35 years ago when Mark David Chapman took the life of John Lennon. He was one of the world’s most famous band members and songwriters ever. New York remembers its adopted son by a memorial in Central Park, aptly called Strawberry Fields.
In Liverpool the lives of John, George, Ringo and Paul are part of the fabric of the city. The airport was renamed John Lennon Airport in 2001. Fans travel to the city to immerse themselves in the Cavern Club, and tour the Beatlesstory.com.

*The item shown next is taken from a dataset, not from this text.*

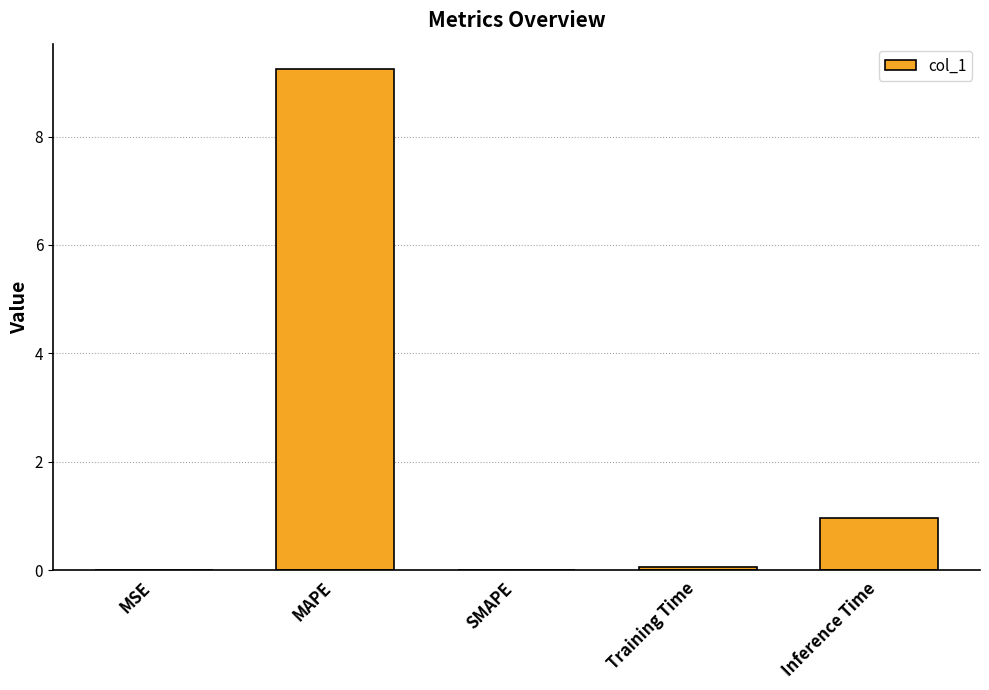

What is the difference between the values at MSE and Training Time?

0.1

There’s even a tribute hotel called Hards Days Night with memorabilia from the Beatles heydays, hardsdaysnighthotel.com with rates from £95.
Sid Vicious 1957 – 1979, New York
Most associated with the Hotel Chelsea, Sid Vicious goes down in the annals as the alleged killer of his girlfriend Nancy Spungen here. Her ghost is believed by many to haunt the hotel. Vicious died of a heroin overdose three months after her death while on bail.
Favoured spot of the beat generation the Chelsea has a long and interesting history. Home to many famous and infamous writers, actors, artists and musicians, like Bob Dylan, Leonard Cohen, Janis Joplin, Tom Waits, Iggy Pop, Patti Smith, Bob Dylan, Dee Dee Ramone and more. Hotel Chelsea is undergoing a major renovation and will reopen in 2017, chelseahotels.com.
Kurt Cobain, 1967 – 1994, Aberdeen, Washington, USA
Although Nirvana only ever released three studio albums in their seven year career they came to be regarded as one of the most influential and important rock bands. The band sold more than 100 million albums worldwide.
The tragic suicide of founder and lead singer Kurt Cobain brought the band’s trajectory back to earth. The shock of Cobain’s action caused many to prefer to believe that he was murdered or a victim of some gruesome misadventure.
Fans of the Seattle grunge scene can remember Kurt Cobain at the small memorial park in his home town of Aberdeen, at the foot of the Young Street Bridge. An unofficial memorial place to the star is the Viretta Park in Seattle where fans gather on his anniversary, April 5.
Jimi Hendrix, 1947-1970, Renton, Washington
One of the world’s greatest guitarists is remembered in his home state of Washington with a marble monument, erected by his family in Greenwood Memorial Park, Renton, WA.
Phil Lynott, 1949 – 1986, Harry Street, Dublin
Every day of the week you will see fans posing with the bronze statue of Philo on Harry Street. 30th Vibe for Philo was held on January 4, in Vicar Street.
Rory Gallagher, 1948 – 1995, Ballyshannon, Co Donegal
Rated by Rolling Stone and Gibson Guitars among the top guitarists in the world, Rory Gallagher is remembered in his birthplace, Ballyshannon with a statue and festival. In June thousands of fans from all over the world will descend on the Donegal town to play, hear some great music and remember one of world’s best, June 2-5, 2016.
Museum of Rock
Cleveland seemed an unlikely place for a museum to Rock and Roll. At the time it was developed in the late 1990s the north Ohio city was undergoing a transformation from its industrial background. The striking modern building is now a place of pilgrimage to many famous musicians dead and alive. There is a programme of exhibitions through the year, rockhall.com.